No solutions in Obama's 2014 infrastructure budget, ATA says
ATA President and CEO Bill Graves says the trucking industry still is getting lip service about the importance of the infrasgtructure. (The Trucker file photo)
The Trucker News Services
ARLINGTON, Va. — President Barack Obama’s budget announced Wednesday fails to provide adequate detail and direction for how the country should pay for its infrastructure needs, American Trucking Associations leaders said hours after the budget had been released.
“The backbone of our economy is the asphalt, steel and concrete of our roads and bridges,” ATA President and CEO Bill Graves said, “and proposals to fund those roads should be equally concrete. For five years, we’ve waited for President Obama to clearly state how we should pay for these critical needs and, I’m sad to say, we continue to get lip service about the importance of roads and bridges with no real roadmap to real funding solutions.”
The White House said that the budget “invests in repairing our existing infrastructure and building the infrastructure of tomorrow, including high-speed rail, high-tech schools and power grids that are resilient to future extreme conditions. These investments will both lay the foundation for long-term economic growth and put workers back on the job now.”

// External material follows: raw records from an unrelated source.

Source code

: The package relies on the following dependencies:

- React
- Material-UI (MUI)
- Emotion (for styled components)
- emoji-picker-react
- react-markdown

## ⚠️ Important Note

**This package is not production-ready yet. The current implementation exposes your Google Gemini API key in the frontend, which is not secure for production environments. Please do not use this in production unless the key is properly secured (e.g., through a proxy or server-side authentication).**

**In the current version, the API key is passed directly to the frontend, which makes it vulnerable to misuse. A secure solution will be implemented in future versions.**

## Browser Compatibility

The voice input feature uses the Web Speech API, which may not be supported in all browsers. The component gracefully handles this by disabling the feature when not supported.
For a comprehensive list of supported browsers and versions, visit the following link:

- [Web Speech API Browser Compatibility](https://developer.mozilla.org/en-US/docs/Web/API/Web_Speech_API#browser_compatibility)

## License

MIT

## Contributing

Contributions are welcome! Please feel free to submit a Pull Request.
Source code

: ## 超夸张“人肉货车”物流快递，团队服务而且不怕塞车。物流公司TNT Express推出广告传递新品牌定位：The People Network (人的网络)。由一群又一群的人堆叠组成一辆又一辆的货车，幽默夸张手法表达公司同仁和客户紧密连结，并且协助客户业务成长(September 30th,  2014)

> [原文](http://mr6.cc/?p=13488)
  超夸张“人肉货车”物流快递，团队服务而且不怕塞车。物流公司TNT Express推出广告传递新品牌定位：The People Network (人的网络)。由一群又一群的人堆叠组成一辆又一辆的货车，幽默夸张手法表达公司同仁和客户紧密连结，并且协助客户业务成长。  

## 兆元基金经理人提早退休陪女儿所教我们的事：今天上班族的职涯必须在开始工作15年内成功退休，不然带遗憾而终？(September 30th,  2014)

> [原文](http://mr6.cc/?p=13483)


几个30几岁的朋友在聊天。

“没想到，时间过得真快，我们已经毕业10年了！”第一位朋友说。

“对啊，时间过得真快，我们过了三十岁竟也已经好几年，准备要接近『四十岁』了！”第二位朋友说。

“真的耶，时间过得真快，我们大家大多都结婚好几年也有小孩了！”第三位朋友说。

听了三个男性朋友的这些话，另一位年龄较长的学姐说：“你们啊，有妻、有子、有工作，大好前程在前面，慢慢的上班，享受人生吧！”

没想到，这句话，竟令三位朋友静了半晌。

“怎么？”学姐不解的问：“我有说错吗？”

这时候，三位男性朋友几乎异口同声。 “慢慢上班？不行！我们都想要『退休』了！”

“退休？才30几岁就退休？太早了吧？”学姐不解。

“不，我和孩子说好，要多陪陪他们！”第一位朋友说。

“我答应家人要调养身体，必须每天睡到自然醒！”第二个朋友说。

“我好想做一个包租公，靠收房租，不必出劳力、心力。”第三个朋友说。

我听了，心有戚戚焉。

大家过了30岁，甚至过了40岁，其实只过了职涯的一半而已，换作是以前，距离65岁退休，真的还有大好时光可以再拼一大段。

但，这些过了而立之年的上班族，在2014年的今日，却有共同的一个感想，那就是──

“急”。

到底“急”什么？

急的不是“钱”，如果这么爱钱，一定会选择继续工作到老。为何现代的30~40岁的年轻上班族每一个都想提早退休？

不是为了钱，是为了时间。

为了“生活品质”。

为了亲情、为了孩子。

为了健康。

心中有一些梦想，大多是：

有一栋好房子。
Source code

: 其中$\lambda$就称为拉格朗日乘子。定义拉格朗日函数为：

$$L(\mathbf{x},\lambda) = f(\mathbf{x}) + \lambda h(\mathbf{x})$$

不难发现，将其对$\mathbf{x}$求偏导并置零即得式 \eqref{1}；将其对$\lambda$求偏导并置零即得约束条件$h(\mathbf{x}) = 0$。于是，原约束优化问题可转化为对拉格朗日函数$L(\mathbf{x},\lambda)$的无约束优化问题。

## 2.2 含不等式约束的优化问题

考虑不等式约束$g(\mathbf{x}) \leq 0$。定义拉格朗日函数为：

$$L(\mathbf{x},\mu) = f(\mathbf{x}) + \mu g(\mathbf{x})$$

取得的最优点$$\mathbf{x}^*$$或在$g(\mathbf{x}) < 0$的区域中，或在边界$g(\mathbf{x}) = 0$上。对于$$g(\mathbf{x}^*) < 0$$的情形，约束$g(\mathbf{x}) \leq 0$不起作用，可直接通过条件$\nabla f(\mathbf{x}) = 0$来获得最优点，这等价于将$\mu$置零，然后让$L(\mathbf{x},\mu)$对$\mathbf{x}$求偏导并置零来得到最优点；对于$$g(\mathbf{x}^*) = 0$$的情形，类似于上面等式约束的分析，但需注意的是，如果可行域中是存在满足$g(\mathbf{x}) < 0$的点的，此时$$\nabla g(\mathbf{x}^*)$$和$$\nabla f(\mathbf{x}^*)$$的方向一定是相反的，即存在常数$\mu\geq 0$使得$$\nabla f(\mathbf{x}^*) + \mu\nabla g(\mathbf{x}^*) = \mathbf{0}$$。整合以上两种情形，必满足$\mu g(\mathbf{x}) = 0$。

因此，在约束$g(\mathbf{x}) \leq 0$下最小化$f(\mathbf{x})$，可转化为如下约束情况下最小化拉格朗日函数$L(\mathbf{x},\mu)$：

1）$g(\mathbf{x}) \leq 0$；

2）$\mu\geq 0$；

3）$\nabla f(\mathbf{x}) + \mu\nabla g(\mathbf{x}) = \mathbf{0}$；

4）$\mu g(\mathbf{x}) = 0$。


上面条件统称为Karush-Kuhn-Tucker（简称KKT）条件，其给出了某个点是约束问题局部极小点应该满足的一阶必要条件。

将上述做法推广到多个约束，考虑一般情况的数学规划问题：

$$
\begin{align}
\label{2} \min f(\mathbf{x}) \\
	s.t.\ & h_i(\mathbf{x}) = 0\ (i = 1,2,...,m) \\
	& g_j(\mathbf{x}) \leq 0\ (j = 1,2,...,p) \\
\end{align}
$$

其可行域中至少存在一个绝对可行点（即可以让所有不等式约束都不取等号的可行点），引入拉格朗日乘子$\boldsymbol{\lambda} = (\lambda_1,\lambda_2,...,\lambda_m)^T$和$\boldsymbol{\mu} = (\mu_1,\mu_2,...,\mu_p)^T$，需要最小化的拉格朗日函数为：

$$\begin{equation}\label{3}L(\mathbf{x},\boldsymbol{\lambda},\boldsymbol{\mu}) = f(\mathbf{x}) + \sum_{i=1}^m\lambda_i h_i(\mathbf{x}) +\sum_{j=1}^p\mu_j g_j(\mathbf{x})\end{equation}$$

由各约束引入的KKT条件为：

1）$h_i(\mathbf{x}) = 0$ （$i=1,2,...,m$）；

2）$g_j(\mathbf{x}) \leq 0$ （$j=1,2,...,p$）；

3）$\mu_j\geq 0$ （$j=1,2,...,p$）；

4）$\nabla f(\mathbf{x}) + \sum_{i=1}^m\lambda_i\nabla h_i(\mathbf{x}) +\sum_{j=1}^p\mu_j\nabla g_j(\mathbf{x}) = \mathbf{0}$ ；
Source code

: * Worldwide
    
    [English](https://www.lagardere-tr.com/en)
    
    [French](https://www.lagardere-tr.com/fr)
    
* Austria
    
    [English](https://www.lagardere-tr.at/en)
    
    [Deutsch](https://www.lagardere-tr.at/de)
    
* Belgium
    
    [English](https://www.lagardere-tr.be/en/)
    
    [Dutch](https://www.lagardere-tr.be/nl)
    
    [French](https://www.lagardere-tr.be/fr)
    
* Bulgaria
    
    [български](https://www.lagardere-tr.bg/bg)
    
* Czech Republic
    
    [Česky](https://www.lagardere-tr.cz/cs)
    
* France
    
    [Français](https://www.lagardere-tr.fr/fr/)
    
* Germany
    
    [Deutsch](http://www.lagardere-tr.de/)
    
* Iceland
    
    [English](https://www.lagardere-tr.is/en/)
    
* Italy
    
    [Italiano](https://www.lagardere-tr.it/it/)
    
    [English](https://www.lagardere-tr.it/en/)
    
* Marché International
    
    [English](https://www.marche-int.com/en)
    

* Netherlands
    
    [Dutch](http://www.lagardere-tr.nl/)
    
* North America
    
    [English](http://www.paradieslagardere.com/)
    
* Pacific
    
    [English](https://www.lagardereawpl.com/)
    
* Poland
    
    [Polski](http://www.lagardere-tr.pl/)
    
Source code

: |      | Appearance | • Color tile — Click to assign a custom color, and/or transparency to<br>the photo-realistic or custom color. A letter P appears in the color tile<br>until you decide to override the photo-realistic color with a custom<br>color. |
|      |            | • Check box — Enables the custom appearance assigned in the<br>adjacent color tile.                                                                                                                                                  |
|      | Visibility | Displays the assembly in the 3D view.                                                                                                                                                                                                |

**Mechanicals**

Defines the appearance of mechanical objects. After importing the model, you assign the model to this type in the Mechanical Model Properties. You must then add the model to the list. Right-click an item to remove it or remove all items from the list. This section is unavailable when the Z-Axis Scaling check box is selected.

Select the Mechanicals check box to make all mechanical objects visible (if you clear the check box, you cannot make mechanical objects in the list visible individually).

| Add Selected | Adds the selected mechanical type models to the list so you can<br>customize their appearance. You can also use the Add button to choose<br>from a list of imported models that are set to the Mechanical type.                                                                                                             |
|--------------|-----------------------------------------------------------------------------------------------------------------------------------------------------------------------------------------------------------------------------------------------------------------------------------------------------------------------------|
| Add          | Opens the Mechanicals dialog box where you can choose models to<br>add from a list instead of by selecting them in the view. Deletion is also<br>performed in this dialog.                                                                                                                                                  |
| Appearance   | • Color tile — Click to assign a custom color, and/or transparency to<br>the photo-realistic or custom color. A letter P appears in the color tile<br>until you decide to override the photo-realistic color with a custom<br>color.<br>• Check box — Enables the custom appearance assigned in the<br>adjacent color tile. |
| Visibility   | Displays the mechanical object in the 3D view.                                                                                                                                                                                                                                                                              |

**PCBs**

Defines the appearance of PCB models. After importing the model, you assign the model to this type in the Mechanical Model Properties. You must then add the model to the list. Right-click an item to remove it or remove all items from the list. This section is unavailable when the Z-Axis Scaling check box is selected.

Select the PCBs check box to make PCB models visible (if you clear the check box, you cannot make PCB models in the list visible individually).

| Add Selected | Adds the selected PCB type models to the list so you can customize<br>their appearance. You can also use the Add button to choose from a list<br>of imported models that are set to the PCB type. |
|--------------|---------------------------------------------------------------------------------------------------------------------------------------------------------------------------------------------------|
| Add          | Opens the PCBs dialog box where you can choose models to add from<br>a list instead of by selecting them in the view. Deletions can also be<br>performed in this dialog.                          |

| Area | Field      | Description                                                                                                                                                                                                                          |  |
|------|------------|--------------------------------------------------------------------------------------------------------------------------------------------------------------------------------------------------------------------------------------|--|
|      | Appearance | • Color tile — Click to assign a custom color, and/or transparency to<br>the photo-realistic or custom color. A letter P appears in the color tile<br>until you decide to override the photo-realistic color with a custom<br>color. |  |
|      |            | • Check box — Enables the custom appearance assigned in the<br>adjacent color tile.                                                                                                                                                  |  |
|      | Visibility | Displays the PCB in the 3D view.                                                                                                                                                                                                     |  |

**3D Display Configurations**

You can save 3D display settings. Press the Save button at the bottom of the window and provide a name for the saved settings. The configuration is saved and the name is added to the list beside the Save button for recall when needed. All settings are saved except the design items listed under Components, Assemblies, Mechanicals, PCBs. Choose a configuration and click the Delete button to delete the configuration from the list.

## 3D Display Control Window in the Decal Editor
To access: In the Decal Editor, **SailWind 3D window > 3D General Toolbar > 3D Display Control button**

More specifically, the budget provides $50 billion for upfront infrastructure investments, including $40 billion for “Fix it First” projects, to invest immediately in repairing highways, bridges, transit systems and airports nationwide; and $10 billion for competitive programs to encourage innovation in completing high-value infrastructure projects.
The White House further said that the 2014 budget:
• Fully funds the authorized funding levels provided in the Moving Ahead for Progress in the 21st Century Act (MAP-21) for surface transportation programs.
• Reserves funding after the expiration of MAP-21 in 2015 for a robust, long-term reauthorization of surface transportation programs, including a 25 percent increase from current funding level.
“A safe and efficient network of highways is critical not just to my business, but to all businesses in this country,” said ATA Chairman Mike Card, president of Combined Transport, Central Point, Ore. “Trucking is willing to step up and pay more to ensure this country has the world-class highways it deserves, but until the president and congressional leaders advance a plan with real funding solutions, I worry about the continued deterioration of one of our nation’s most critical competitive advantages.”
ATA is and continues to be a strong, vocal advocate for increasing funding for roads, highways and bridges, but also for identifying efficient and effective sources of real revenue to do so, Graves said.
“Accounting gimmicks and budget tricks only get you so far,” Graves said, “sooner or later you need to take a hard look at the situation and decide that we’re either going to invest in these things or we’re not and if we are, that we need to generate more revenue than we do now. It’s time to show us the money and where you intend to get it from. Simply letting states borrow more is no substitute for increased federal investment.”